• [THE TASK]
Below are some entries. Copy each line that holds the string "right".

[LISTED RECORDS]

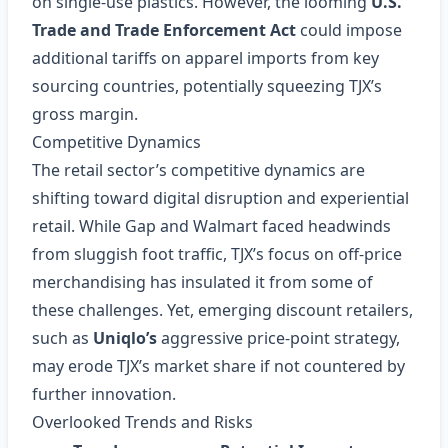
on single‑use plastics. However, the looming
U.S.
Trade and Trade Enforcement Act
could impose
additional tariffs on apparel imports from key
sourcing countries, potentially squeezing TJX’s
gross margin.
Competitive Dynamics
The retail sector’s competitive dynamics are
shifting toward digital disruption and experiential
retail. While Gap and Walmart faced headwinds
from sluggish foot traffic, TJX’s focus on off‑price
merchandising has insulated it from some of
these challenges. Yet, emerging discount retailers,
such as
Uniqlo’s
aggressive price‑point strategy,
may erode TJX’s market share if not countered by
further innovation.
Overlooked Trends and Risks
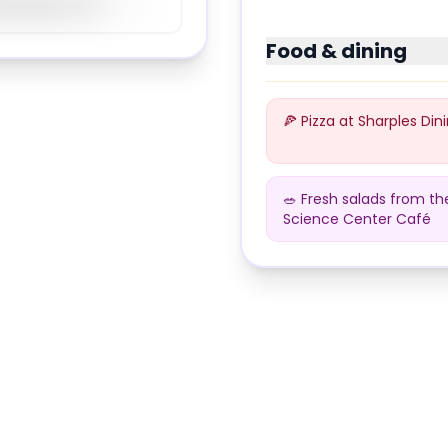
89
%
Food & dining
🍕 Pizza at Sharples Dini
🥗 Fresh salads from th
Science Center Café
Dining at
Swarthmore C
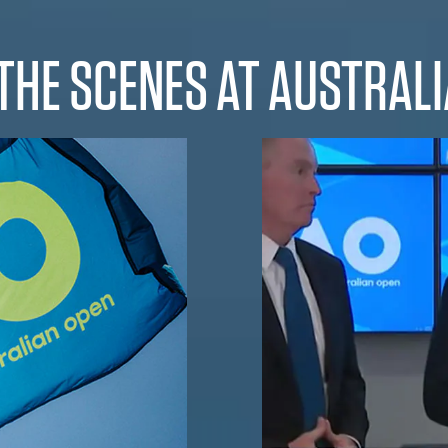
THE SCENES AT AUSTRAL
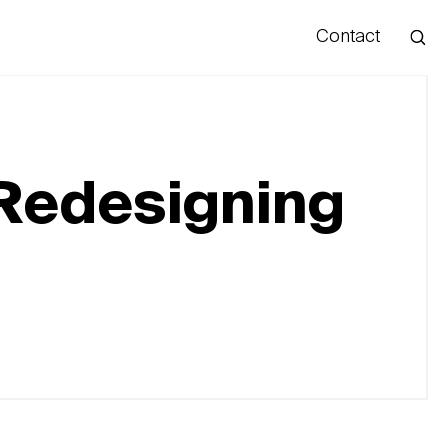
Contact
Hello
: Redesigning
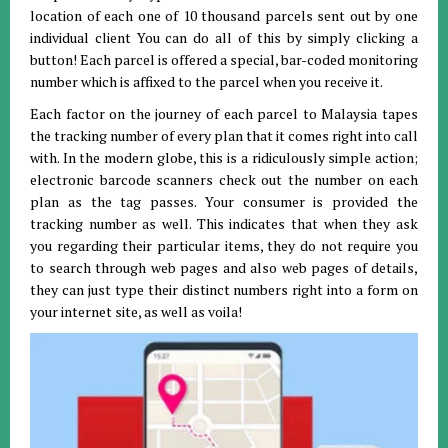
location of each one of 10 thousand parcels sent out by one
individual client You can do all of this by simply clicking a
button! Each parcel is offered a special, bar-coded monitoring
number which is affixed to the parcel when you receive it.
Each factor on the journey of each parcel to Malaysia tapes
the tracking number of every plan that it comes right into call
with. In the modern globe, this is a ridiculously simple action;
electronic barcode scanners check out the number on each
plan as the tag passes. Your consumer is provided the
tracking number as well. This indicates that when they ask
you regarding their particular items, they do not require you
to search through web pages and also web pages of details,
they can just type their distinct numbers right into a form on
your internet site, as well as voila!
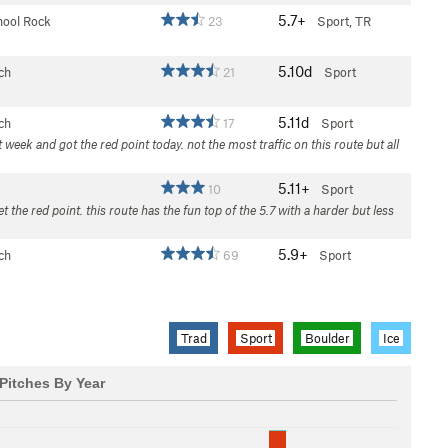
5.7+
hool Rock
23
Sport, TR
5.10d
ch
21
Sport
5.11d
ch
17
Sport
 week and got the red point today. not the most traffic on this route but all
5.11+
10
Sport
 the red point. this route has the fun top of the 5.7 with a harder but less
5.9+
ch
69
Sport
Trad
Sport
Boulder
Ice
Pitches By Year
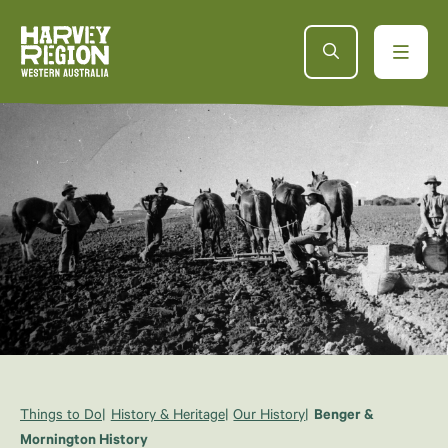
Things to Do
History & Heritage
Our History
Benger &
Mornington History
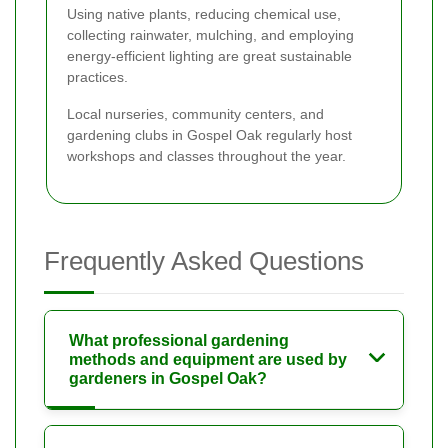
Using native plants, reducing chemical use,
collecting rainwater, mulching, and employing
energy-efficient lighting are great sustainable
practices.
Local nurseries, community centers, and
gardening clubs in Gospel Oak regularly host
workshops and classes throughout the year.
Frequently Asked Questions
What professional gardening
methods and equipment are used by
gardeners in Gospel Oak?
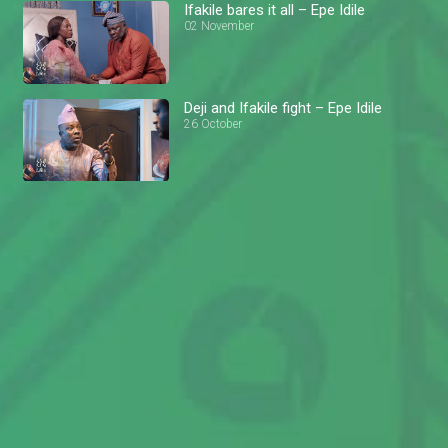
Ifakile bares it all – Epe Idile
02 November
Deji and Ifakile fight – Epe Idile
26 October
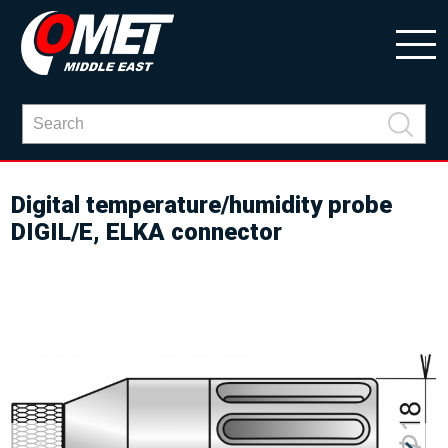
Digital temperature/humidity probe
DIGIL/E, ELKA connector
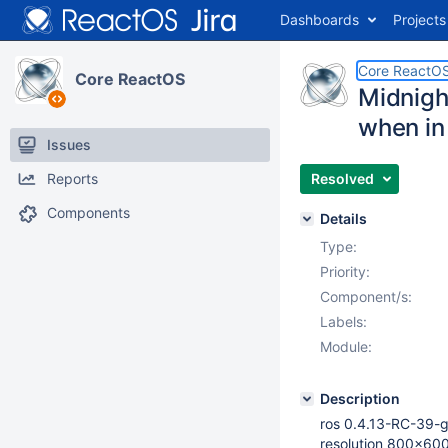
Dashboards
Projects
Core ReactO
Core ReactOS
Midnigh
when in
Issues
Reports
Resolved
Components
Details
Type:
Priority:
Component/s:
Labels:
Module:
Description
ros 0.4.13-RC-39-g
resolution 800x60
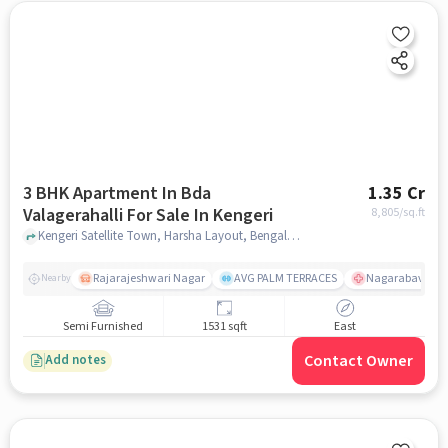
3 BHK Apartment In Bda
1.35 Cr
Valagerahalli For Sale In Kengeri
8,805
/sq.ft
Kengeri Satellite Town, Harsha Layout, Bengaluru, Karnataka 560060, Kengeri, bangalore
Rajarajeshwari Nagar
AVG PALM TERRACES
Nagarabavi BDA
Nearby
Semi Furnished
1531 sqft
East
Contact Owner
Add notes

[/LISTED RECORDS]

• [OUTPUT OF THE TASK]
the tracking number of every plan that it comes right into call
they can just type their distinct numbers right into a form on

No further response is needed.